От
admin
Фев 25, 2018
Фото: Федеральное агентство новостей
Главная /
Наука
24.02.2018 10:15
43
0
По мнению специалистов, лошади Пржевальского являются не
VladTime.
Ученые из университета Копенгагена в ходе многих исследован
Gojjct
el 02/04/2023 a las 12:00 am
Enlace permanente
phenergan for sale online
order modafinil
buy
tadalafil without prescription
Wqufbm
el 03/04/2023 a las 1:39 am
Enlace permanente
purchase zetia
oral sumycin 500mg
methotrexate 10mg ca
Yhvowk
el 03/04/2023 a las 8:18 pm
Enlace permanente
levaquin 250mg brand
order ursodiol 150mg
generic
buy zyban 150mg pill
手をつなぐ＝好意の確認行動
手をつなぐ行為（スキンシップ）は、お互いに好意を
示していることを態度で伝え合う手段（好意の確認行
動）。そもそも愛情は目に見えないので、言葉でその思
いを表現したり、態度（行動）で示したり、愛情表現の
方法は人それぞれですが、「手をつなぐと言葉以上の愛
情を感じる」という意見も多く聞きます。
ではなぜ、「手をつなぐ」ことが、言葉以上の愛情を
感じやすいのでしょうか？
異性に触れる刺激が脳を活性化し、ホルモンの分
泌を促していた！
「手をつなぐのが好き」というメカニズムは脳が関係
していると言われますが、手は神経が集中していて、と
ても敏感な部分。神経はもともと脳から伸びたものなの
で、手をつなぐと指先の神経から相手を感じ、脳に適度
- - - - -
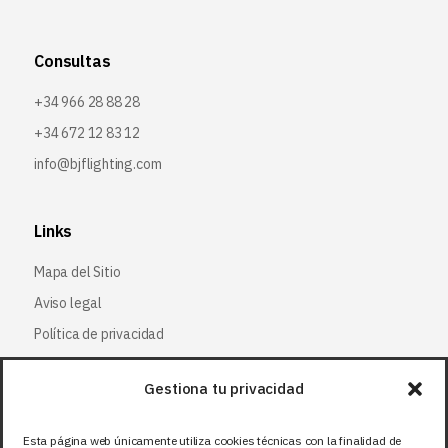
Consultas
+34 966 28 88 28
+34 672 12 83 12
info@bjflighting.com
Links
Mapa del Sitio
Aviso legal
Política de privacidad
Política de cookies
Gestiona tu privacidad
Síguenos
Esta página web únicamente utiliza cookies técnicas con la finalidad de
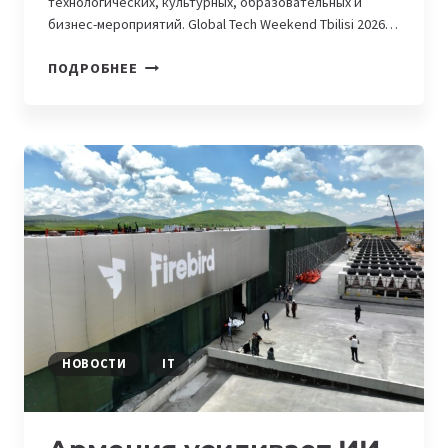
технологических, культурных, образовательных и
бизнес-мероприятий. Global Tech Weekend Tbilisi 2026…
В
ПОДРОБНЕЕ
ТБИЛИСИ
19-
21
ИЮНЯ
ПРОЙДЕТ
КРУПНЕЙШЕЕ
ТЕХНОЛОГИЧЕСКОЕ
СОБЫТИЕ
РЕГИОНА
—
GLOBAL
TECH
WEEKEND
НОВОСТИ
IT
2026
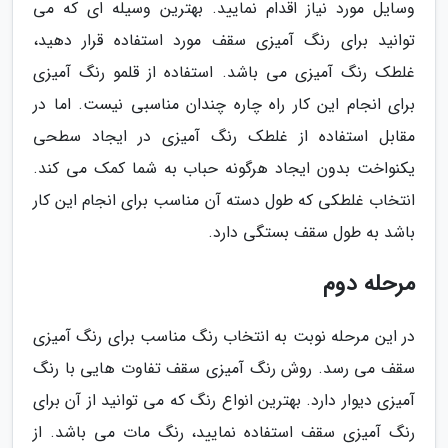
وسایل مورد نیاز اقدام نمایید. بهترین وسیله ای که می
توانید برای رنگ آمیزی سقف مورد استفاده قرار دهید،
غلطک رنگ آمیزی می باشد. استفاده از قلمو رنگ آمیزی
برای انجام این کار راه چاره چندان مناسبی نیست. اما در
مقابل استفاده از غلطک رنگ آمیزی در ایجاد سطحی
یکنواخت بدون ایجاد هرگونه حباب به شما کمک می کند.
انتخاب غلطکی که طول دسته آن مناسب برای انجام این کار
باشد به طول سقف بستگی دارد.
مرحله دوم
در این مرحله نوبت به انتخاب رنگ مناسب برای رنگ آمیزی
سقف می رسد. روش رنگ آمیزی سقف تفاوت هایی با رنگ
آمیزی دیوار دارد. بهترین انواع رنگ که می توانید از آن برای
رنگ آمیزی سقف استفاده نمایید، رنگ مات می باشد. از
- - - - -
■ Your goal ■
Repeat the lines of the data running from the one containing "وسایل مورد نیاز" through the one containing "مقابل استفاده از غلطک رنگ آمیزی در ایجاد سطحی", keeping them identical.

■ Problem solution ■
وسایل مورد نیاز اقدام نمایید. بهترین وسیله ای که می
توانید برای رنگ آمیزی سقف مورد استفاده قرار دهید،
غلطک رنگ آمیزی می باشد. استفاده از قلمو رنگ آمیزی
برای انجام این کار راه چاره چندان مناسبی نیست. اما در
مقابل استفاده از غلطک رنگ آمیزی در ایجاد سطحی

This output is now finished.